SELECTED TEXT START

The longer you ask Madden to process a nightmare, the more it becomes the nightmare. It starts forgetting to draw limbs. It fractures backs. It makes players fall through the Earth. BEEFTANK and I pressed forward.
And as we did, I began to consider whether, after this game, Clarence BEEFTANK would have anything more to accomplish in Breaking Madden. He's stomped over more linemen than I can count, and if he rushes for as many yards as humanly possible, what's left? What is left to break? Who remains to destroy?
Midway through, I decided that this episode would be BEEFTANK's swan song. And suddenly, a Breaking Madden quest had never been more important.
There were certainly some mishaps, as I'd expected, including some screwups on my part. Occasionally BEEFTANK would get tackled or I'd accidentally call a normal kick instead of an onside kick, and I'd have to burn a timeout. It became increasingly clear that this game would last 10 to 12 real-time hours, and the margin for error was brutally narrow. What if the game ends at midnight, and I've finished 100 yards short, and it was all because I screwed up one run at 4 p.m.? This was the thought that kept me perpetually stressed out.
After one quarter, the Packers led by a score of 367 to 2. (Disaster struck on one occasion when Troy Aikman busted through the line, and in a remarkable fluke, managed to sack BEEFTANK in the end zone.) The game's score counter always gets stuck once it reaches 255 points, and since I had no way of knowing when it would stop calling yardage, I made sure to record the stats independently.

SELECTED TEXT END
SOURCE DATA START

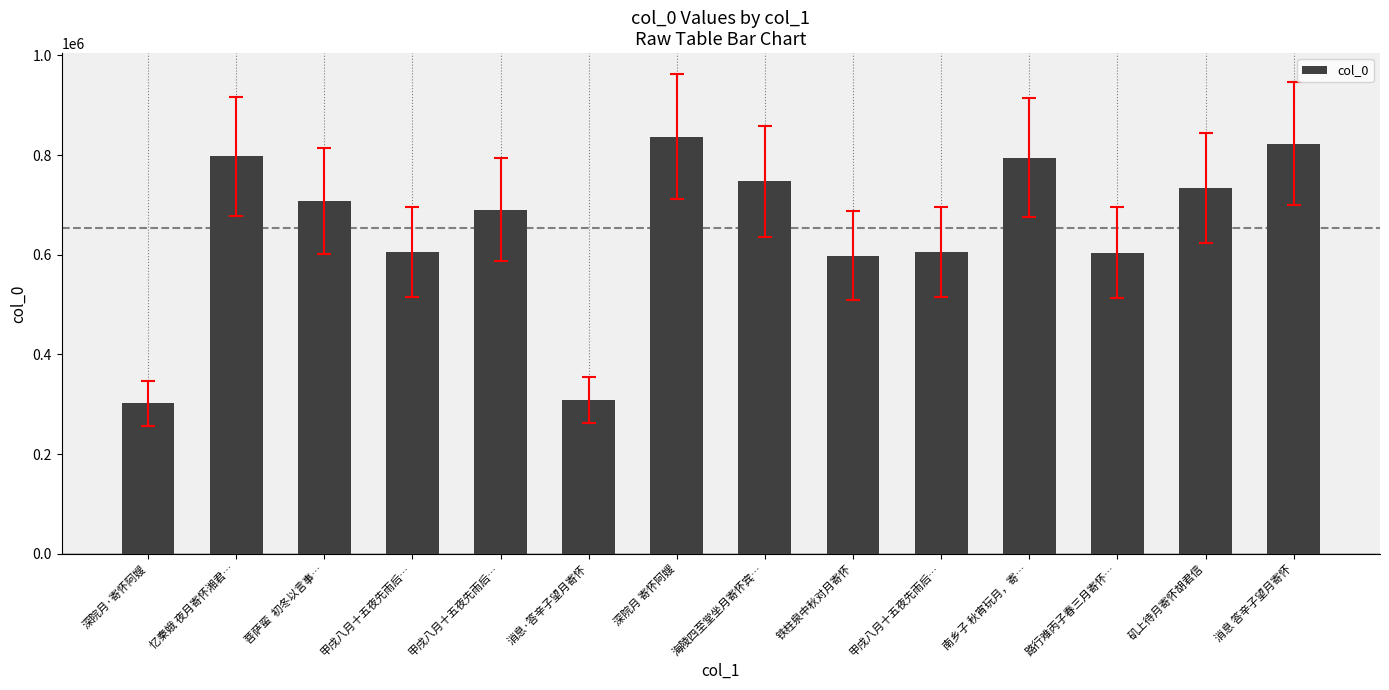

Which category has the lowest value across all series?

深院月·寄怀阿嫂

SOURCE DATA END

* [THE PROBLEM] Write out the whole Breaking Madden passage above word for word, from its first sentence to its last.

* [TASK SOLUTION]
The longer you ask Madden to process a nightmare, the more it becomes the nightmare. It starts forgetting to draw limbs. It fractures backs. It makes players fall through the Earth. BEEFTANK and I pressed forward.
And as we did, I began to consider whether, after this game, Clarence BEEFTANK would have anything more to accomplish in Breaking Madden. He's stomped over more linemen than I can count, and if he rushes for as many yards as humanly possible, what's left? What is left to break? Who remains to destroy?
Midway through, I decided that this episode would be BEEFTANK's swan song. And suddenly, a Breaking Madden quest had never been more important.
There were certainly some mishaps, as I'd expected, including some screwups on my part. Occasionally BEEFTANK would get tackled or I'd accidentally call a normal kick instead of an onside kick, and I'd have to burn a timeout. It became increasingly clear that this game would last 10 to 12 real-time hours, and the margin for error was brutally narrow. What if the game ends at midnight, and I've finished 100 yards short, and it was all because I screwed up one run at 4 p.m.? This was the thought that kept me perpetually stressed out.
After one quarter, the Packers led by a score of 367 to 2. (Disaster struck on one occasion when Troy Aikman busted through the line, and in a remarkable fluke, managed to sack BEEFTANK in the end zone.) The game's score counter always gets stuck once it reaches 255 points, and since I had no way of knowing when it would stop calling yardage, I made sure to record the stats independently.